MPs say they are are “deeply concerned” by the trend, and that for too long, in the face of a rising cost of living, “Generation Rent” has been forgotten.
“Many households in the North are really struggling with the cost of living – and one of the most significant issues facing so many families across the region is housing costs, whether they rent or own their home,” said Newcastle North MP Catherine McKinnell, Labour’s shadow economic secretary to the treasury.
“The steep increase in the number of tenants losing their homes across the North East is deeply concerning, but unsurprising in the face of rising household bills combined with falling real terms wages, and the prevalence of low-paid, insecure work for those who are in employment.
“Of course, many thousands across the region have been hit by the unfair bedroom tax, leaving many in rent arrears for the first time.
“For too long, those who rent their homes have been forgotten about – and this number is increasing.”
Nationally, the number of claims by private landlords were up 4.1% year on year in 2013/14, while social landlord claims rose 17.8%.
But in Middlesbrough private landlord claims jumped 71.1% – one of the biggest increases in England and Wales – and the number of both private (65) and social (573) landlord claims reached their highest levels since 2002/03.

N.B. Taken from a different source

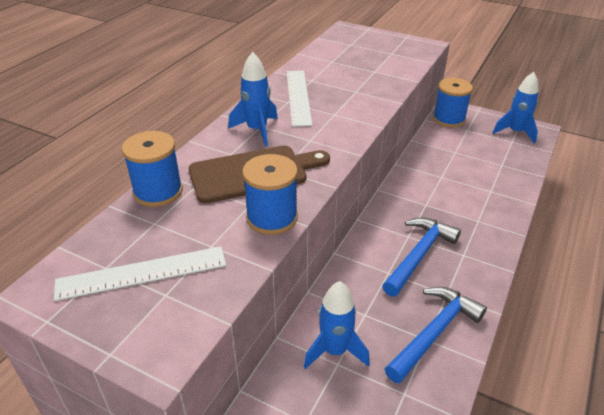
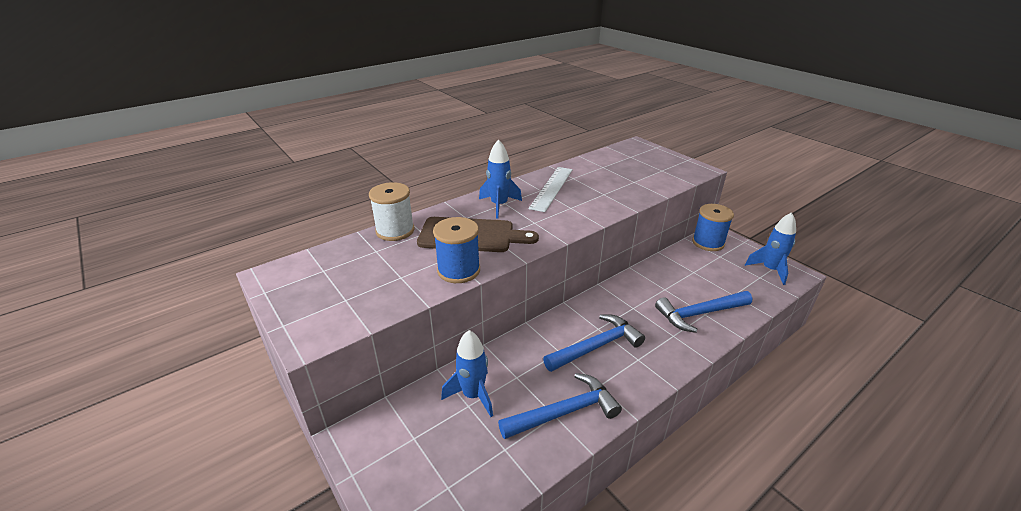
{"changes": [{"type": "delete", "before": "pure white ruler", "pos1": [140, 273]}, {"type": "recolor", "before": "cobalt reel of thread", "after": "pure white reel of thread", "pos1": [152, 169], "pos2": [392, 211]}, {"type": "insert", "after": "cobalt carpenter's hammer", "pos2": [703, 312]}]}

The number of social landlord claims in Stockton-on-Tees also rose sharply, up 43.9%, from 253 in 2012/13 to 364 in 2013/14, while Northumberland also recorded its highest number of claims in more than a decade at 691.
“These figures have been released just over a year since the bedroom tax was implemented,” Kevin Williamson, head of policy at the National Housing Federation, said. “We have long warned of the stresses that the bedroom tax is placing people under, and housing associations are working hard to help their tenants.”
A spokesman for Northumberland County Council urged anyone affected by such proceedings to get in touch with their local authority, who may be able to offer support and advice.
“Possession proceedings will only be taken by registered landlords as an action of last resort.
“We would urge anyone who finds themselves in a position where they may be in danger of losing their home to contact the council’s housing options team, who can offer advice and support,” he said.